### DIRECTIONS
From the data below, return all lines holding the string "para".

Items from a dataset:
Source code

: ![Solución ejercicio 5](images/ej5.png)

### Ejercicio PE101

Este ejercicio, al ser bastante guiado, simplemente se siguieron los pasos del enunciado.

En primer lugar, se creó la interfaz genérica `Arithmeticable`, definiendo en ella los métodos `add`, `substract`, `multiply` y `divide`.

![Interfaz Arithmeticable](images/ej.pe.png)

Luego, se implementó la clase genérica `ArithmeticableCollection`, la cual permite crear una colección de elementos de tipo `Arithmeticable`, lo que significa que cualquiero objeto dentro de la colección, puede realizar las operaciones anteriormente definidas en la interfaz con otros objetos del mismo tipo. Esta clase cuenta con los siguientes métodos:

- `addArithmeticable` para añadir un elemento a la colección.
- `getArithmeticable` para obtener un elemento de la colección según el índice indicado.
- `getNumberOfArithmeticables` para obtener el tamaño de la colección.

### ANSWER TO THE PROBLEM
- `addArithmeticable` para añadir un elemento a la colección.
- `getArithmeticable` para obtener un elemento de la colección según el índice indicado.
- `getNumberOfArithmeticables` para obtener el tamaño de la colección.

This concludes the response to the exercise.